*** GIVEN DATA ***
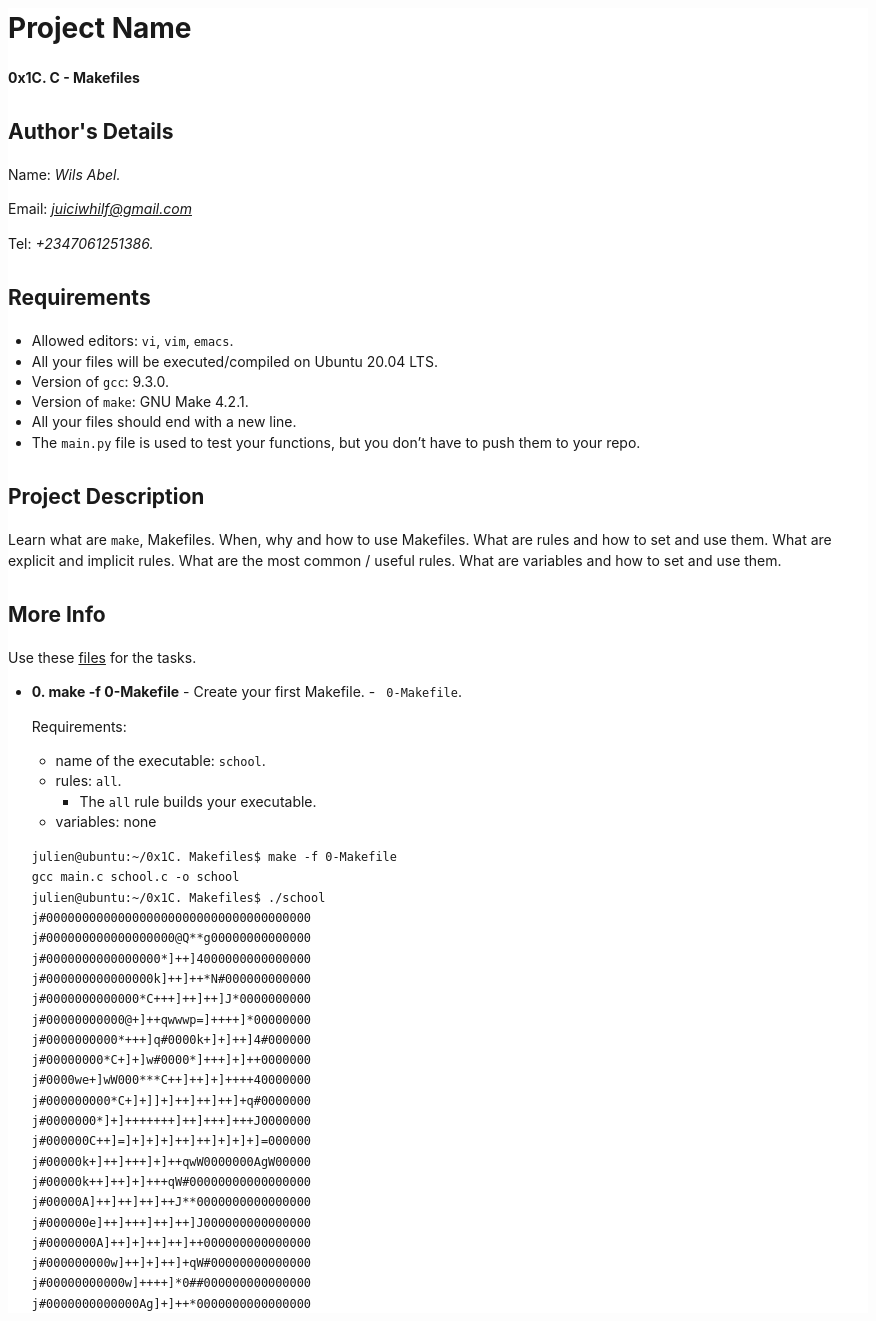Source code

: # Project Name
**0x1C. C - Makefiles**

## Author's Details
Name: *Wils Abel.*

Email: *juiciwhilf@gmail.com*

Tel: *+2347061251386.*

##  Requirements
*   Allowed editors: `vi`, `vim`, `emacs`.
*   All your files will be executed/compiled on Ubuntu 20.04 LTS.
*	Version of `gcc`: 9.3.0.
*	Version of `make`: GNU Make 4.2.1.
*   All your files should end with a new line.
*	The `main.py` file is used to test your functions, but you don’t have to push them to your repo.

## Project Description
Learn what are `make`, Makefiles.
When, why and how to use Makefiles.
What are rules and how to set and use them.
What are explicit and implicit rules.
What are the most common / useful rules.
What are variables and how to set and use them.

## More Info
Use these [files](https://github.com/holbertonschool/0x1B.c) for the tasks.


* **0. make -f 0-Makefile** - Create your first Makefile. - ` 0-Makefile`.

  Requirements:

  * name of the executable: `school`.
  * rules: `all`.
    * The `all` rule builds your executable.
  * variables: none
  ```
  julien@ubuntu:~/0x1C. Makefiles$ make -f 0-Makefile 
  gcc main.c school.c -o school
  julien@ubuntu:~/0x1C. Makefiles$ ./school 
  j#0000000000000000000000000000000000000
  j#000000000000000000@Q**g00000000000000
  j#0000000000000000*]++]4000000000000000
  j#000000000000000k]++]++*N#000000000000
  j#0000000000000*C+++]++]++]J*0000000000
  j#00000000000@+]++qwwwp=]++++]*00000000
  j#0000000000*+++]q#0000k+]+]++]4#000000
  j#00000000*C+]+]w#0000*]+++]+]++0000000
  j#0000we+]wW000***C++]++]+]++++40000000
  j#000000000*C+]+]]+]++]++]++]+q#0000000
  j#0000000*]+]+++++++]++]+++]+++J0000000
  j#000000C++]=]+]+]+]++]++]+]+]+]=000000
  j#00000k+]++]+++]+]++qwW0000000AgW00000
  j#00000k++]++]+]+++qW#00000000000000000
  j#00000A]++]++]++]++J**0000000000000000
  j#000000e]++]+++]++]++]J000000000000000
  j#0000000A]++]+]++]++]++000000000000000
  j#000000000w]++]+]++]+qW#00000000000000
  j#00000000000w]++++]*0##000000000000000
  j#0000000000000Ag]+]++*0000000000000000
  ```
*** End of GIVEN DATA ***
**EXERCISE DIRECTIONS:** Skip the pictures, then return the rest of the data exactly.

**FINISHED EXERCISE:**
Source code

: # Project Name
**0x1C. C - Makefiles**

## Author's Details
Name: *Wils Abel.*

Email: *juiciwhilf@gmail.com*

Tel: *+2347061251386.*

##  Requirements
*   Allowed editors: `vi`, `vim`, `emacs`.
*   All your files will be executed/compiled on Ubuntu 20.04 LTS.
*	Version of `gcc`: 9.3.0.
*	Version of `make`: GNU Make 4.2.1.
*   All your files should end with a new line.
*	The `main.py` file is used to test your functions, but you don’t have to push them to your repo.

## Project Description
Learn what are `make`, Makefiles.
When, why and how to use Makefiles.
What are rules and how to set and use them.
What are explicit and implicit rules.
What are the most common / useful rules.
What are variables and how to set and use them.

## More Info
Use these [files](https://github.com/holbertonschool/0x1B.c) for the tasks.


* **0. make -f 0-Makefile** - Create your first Makefile. - ` 0-Makefile`.

  Requirements:

  * name of the executable: `school`.
  * rules: `all`.
    * The `all` rule builds your executable.
  * variables: none
  ```
  julien@ubuntu:~/0x1C. Makefiles$ make -f 0-Makefile 
  gcc main.c school.c -o school
  julien@ubuntu:~/0x1C. Makefiles$ ./school 
  j#0000000000000000000000000000000000000
  j#000000000000000000@Q**g00000000000000
  j#0000000000000000*]++]4000000000000000
  j#000000000000000k]++]++*N#000000000000
  j#0000000000000*C+++]++]++]J*0000000000
  j#00000000000@+]++qwwwp=]++++]*00000000
  j#0000000000*+++]q#0000k+]+]++]4#000000
  j#00000000*C+]+]w#0000*]+++]+]++0000000
  j#0000we+]wW000***C++]++]+]++++40000000
  j#000000000*C+]+]]+]++]++]++]+q#0000000
  j#0000000*]+]+++++++]++]+++]+++J0000000
  j#000000C++]=]+]+]+]++]++]+]+]+]=000000
  j#00000k+]++]+++]+]++qwW0000000AgW00000
  j#00000k++]++]+]+++qW#00000000000000000
  j#00000A]++]++]++]++J**0000000000000000
  j#000000e]++]+++]++]++]J000000000000000
  j#0000000A]++]+]++]++]++000000000000000
  j#000000000w]++]+]++]+qW#00000000000000
  j#00000000000w]++++]*0##000000000000000
  j#0000000000000Ag]+]++*0000000000000000
  ```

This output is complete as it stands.